Cycle 4 (2019–2024) of SSuN provides funding to 11 jurisdictions to conduct sentinel and enhanced STI surveillance activities. Sentinel surveillance activities include the abstraction of demographic and clinical information on the full census of patients presenting for care at participating SSuN STI clinics (Strategy A). SSuN Cycle 4 enhanced surveillance activities include provider and patient investigations on a probability sample of all persons diagnosed and reported with gonorrhea and case data for reported adult syphilis cases (Strategy B). Unique patients from Strategy A and Strategy B activities are matched to their respective individual jurisdiction's HIV surveillance registry. Jurisdictions funded in SSuN Cycle 4 include Baltimore City (Maryland), California (excluding San Francisco County), City of Columbus (8-County metropolitan statistical area), Florida, Indiana, Multnomah County (Oregon), New York City (New York), Philadelphia City/County (Pennsylvania), San Francisco City/County (California), Utah, and Washington State.

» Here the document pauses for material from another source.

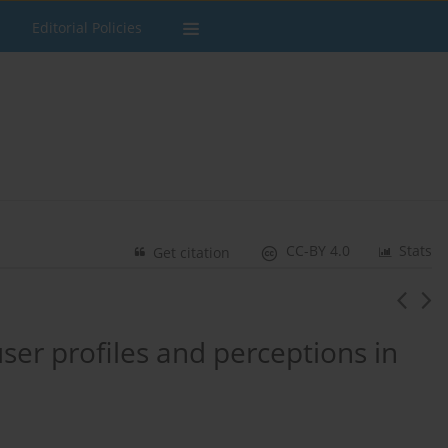
Editorial Policies
CC-BY 4.0
Stats
Get citation
user profiles and perceptions in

In both strategies of SSuN, unique persons (those seeking care in participating clinical facilities diagnosed and reported with gonorrhea) are longitudinally followed using unique, non-name-based coded IDs to provide information on repeat infections and/or care seeking behaviors. The primary unit of analysis for sentinel surveillance activities in clinical facilities is unique persons. Clinic visits are merged with STI-related laboratory, diagnoses, and treatment observations to provide a comprehensive picture of services and diagnoses received for each unique patient. For enhanced, case-based surveillance activities in SSuN, the primary unit of analysis is a diagnosed and reported episode (case) of gonorrhea or adult syphilis from any provider type or setting within the funded jurisdiction. Case data also included a unique person identifier, which allowed merging with multiple laboratory observations, matching with other health department disease registries, querying provider-based clinical information systems, and unique patient demographic and behavioral data obtained through direct patient interviews. Gonorrhea cases in the probability sample were weighted to reflect study design and to adjust for non-response by demographic category of the patient. Weighted analysis provides estimates of case-level and person-level characteristics representative of all gonorrhea cases diagnosed and reported in the funded jurisdictions.

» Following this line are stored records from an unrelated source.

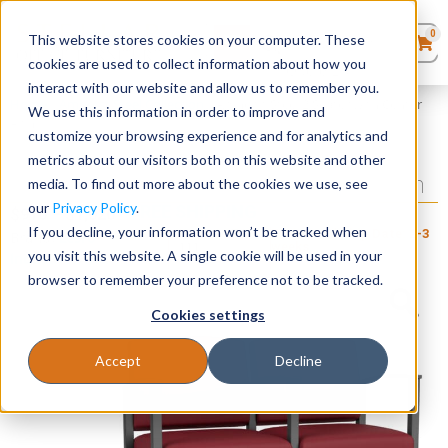
0
This website stores cookies on your computer. These
0
Products
in
cookies are used to collect information about how you
Quote List
Seating
interact with our website and allow us to remember you.
Home
»
Amherst Steel Collection
»
Amherst Steel 2 Seater with Center
We use this information in order to improve and
Arm
customize your browsing experience and for analytics and
Desks
metrics about our visitors both on this website and other
Amherst Steel 2 Seater with Center Arm
media. To find out more about the cookies we use, see
Panels & Cubicles
our
Privacy Policy
.
+ FREE SHIPPING
$
910
–
$
1,020
If you decline, your information won’t be tracked when
Item # LES-
Estimated Ship Date: 2-3
Brand:
Lesro
Tables
111
weeks
you visit this website. A single cookie will be used in your
Industries, Inc.
browser to remember your preference not to be tracked.
Cookies settings
Accept
Decline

Gay, bisexual, and other men who have sex with men (MSM) are defined in all SSuN data collection activities as men who ever: a) report a male sex partner(s) in the preceding 2–3 months or who report a male sex partner(s) in their clinic visit history, and/or, b) identify as gay/homosexual or bisexual. Men who have sex with women (MSW) are defined as men who ever report only female sex partners and/or who identify as straight/heterosexual.

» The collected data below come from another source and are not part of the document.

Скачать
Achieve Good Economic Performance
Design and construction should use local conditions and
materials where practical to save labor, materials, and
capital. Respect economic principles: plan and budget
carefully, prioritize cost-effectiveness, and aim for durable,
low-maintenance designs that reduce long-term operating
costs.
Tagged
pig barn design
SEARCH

Data presented from Strategy A includes STI clinics in the 11 participating Cycle 4 jurisdictions (Baltimore City [Maryland], Orange County [California], Columbus [Ohio], Miami, Leon, and Escambia County [Florida], Multnomah County [Oregon], New York City [New York], Philadelphia [Pennsylvania], Salt Lake City [Utah], San Francisco [California], and Seattle [Washington]).
Data presented from Strategy B (enhanced surveillance of gonorrhea cases) of SSuN for 2023 include gonorrhea cases sampled, investigated and weighted for analysis from Baltimore City, Columbus (Ohio), Florida, Indiana, Multnomah County (Oregon), New York City, Philadelphia, Utah, and Washington State.